Reference no: EM132308678
1. Four consumers each want to buy a refrigerator. Without a retail intermediary like Best Buy, fridge manufacturers Walton, Sub-Zero, Bosch, Kenmore, and General Electric would each have to make four contacts to reach the four consumers who are in the target market, for a total of twenty transactions. But when Best Buy acts as an intermediary between the producer and consumers, each producer needs to make only one contact, reducing the number to nine transactions.
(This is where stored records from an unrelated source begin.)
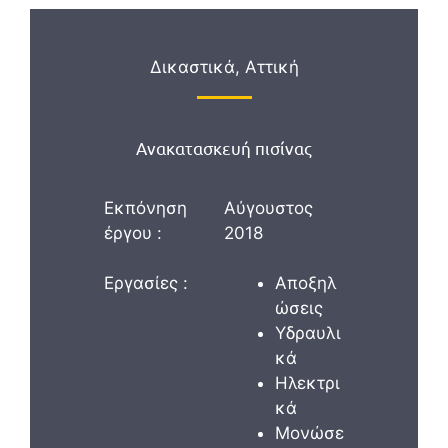
Δικαστικά, Αττική
Ανακατασκευή πισίνας
Εκπόνηση
Αύγουστος
έργου :
2018
Εργασίες :
Αποξηλ
ώσεις
Υδραυλι
κά
Ηλεκτρι
κά
Μονώσε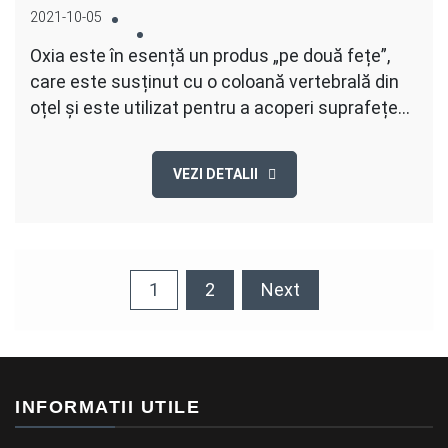
2021-10-05
Oxia este în esență un produs „pe două fețe”,
care este susținut cu o coloană vertebrală din
oțel și este utilizat pentru a acoperi suprafețe…
VEZI DETALII
Posts
1
2
Next
pagination
INFORMATII UTILE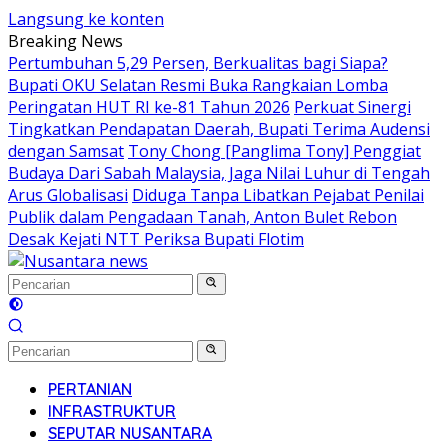
Langsung ke konten
Breaking News
Pertumbuhan 5,29 Persen, Berkualitas bagi Siapa?
Bupati OKU Selatan Resmi Buka Rangkaian Lomba
Peringatan HUT RI ke-81 Tahun 2026
Perkuat Sinergi
Tingkatkan Pendapatan Daerah, Bupati Terima Audensi
dengan Samsat
Tony Chong [Panglima Tony] Penggiat
Budaya Dari Sabah Malaysia, Jaga Nilai Luhur di Tengah
Arus Globalisasi
Diduga Tanpa Libatkan Pejabat Penilai
Publik dalam Pengadaan Tanah, Anton Bulet Rebon
Desak Kejati NTT Periksa Bupati Flotim
PERTANIAN
INFRASTRUKTUR
SEPUTAR NUSANTARA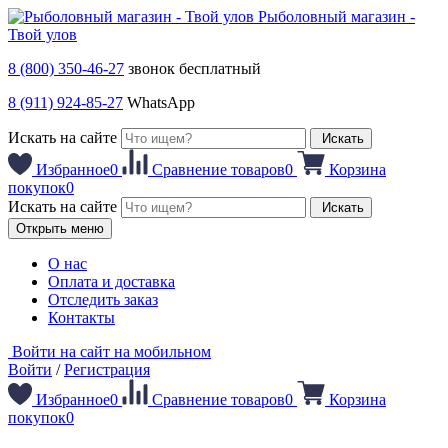
Рыболовный магазин -
Твой улов
8 (800) 350-46-27
звонок бесплатный
8 (911) 924-85-27
WhatsApp
Искать на сайте
Искать
Избранное
0
Сравнение товаров
0
Корзина
покупок
0
Искать на сайте
Искать
Открыть меню
О нас
Оплата и доставка
Отследить заказ
Контакты
Войти на сайт на мобильном
Войти
/
Регистрация
Избранное
0
Сравнение товаров
0
Корзина
покупок
0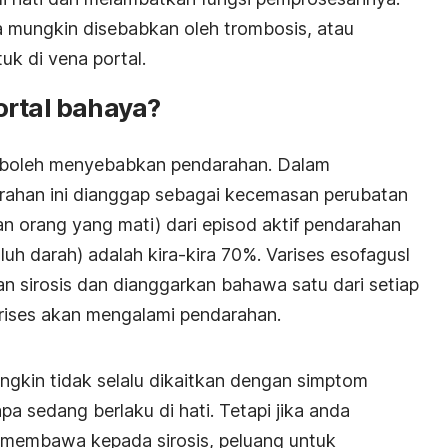
uga mungkin disebabkan oleh trombosis, atau
k di vena portal.
ortal bahaya?
tal boleh menyebabkan pendarahan. Dalam
rahan ini dianggap sebagai kecemasan perubatan
n orang yang mati) dari episod aktif pendarahan
h darah) adalah kira-kira 70%. Varises esofagusl
n sirosis dan dianggarkan bahawa satu dari setiap
rises akan mengalami pendarahan.
ngkin tidak selalu dikaitkan dengan simptom
pa sedang berlaku di hati. Tetapi jika anda
 membawa kepada sirosis, peluang untuk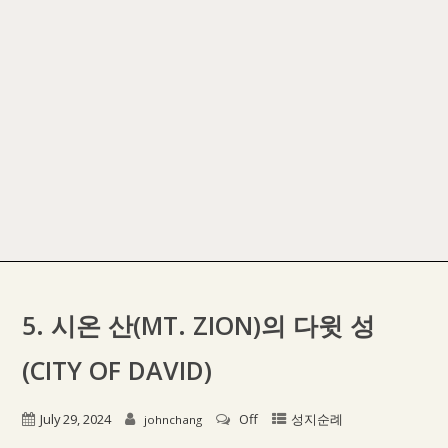
5. 시온 산(MT. ZION)의 다윗 성
(CITY OF DAVID)
July 29, 2024
Off
성지순례
johnchang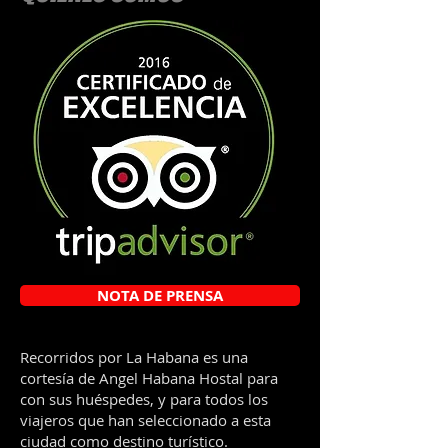
NOTA DE PRENSA
Recorridos por La Habana es una
cortesía de Angel Habana Hostal para
con sus huéspedes, y para todos los
viajeros que han seleccionado a esta
ciudad como destino turístico.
This is an example of a ______.
a. manufacturer offering exchange utility
b. retailer using contract logistics
c. retailer offering contact efficiency
d. manufacturer using additive manufacturing
2. Supply chain analytics programs have many objectives that, if realized, would ______.
a. mean higher prices for customers but will lead to greater customer satisfaction
b. offer lower prices for customers but lead to lower customer satisfaction
c. mean higher prices for customers and thus lower customer satisfaction
d. offer lower prices for customers and lead to greater customer satisfaction
3. Which statement accurately describes an outcome of acquiring and analyzing big data?
a. It can be used to make decisions about automating supply chain processes, thus replacing human labor.
b. It will result in decision making that is based on intuition rather than actual information.
c. It will replace human reasoning with slower but more accurate decision making.
d. It will accomplish repetitive tasks with significant precision but at a higher cost than human number crunching.
4. Which of the following statements is true of customer integration for companies oriented toward demand-supply integration?
a. It requires firms to link seamlessly to outsiders that provide goods and services to them so that they can provide high-quality customer experiences.
b. It is a competency that enables firms to offer value-added offerings to those customers who represent the greatest value to the firm or supply chain.
c. It requires information hardware and software systems that can exchange information when needed between customers and suppliers.
d. It is a process in which companies will collaborate on projects so that the customer gains the maximum amount of total value possible from the supply chain.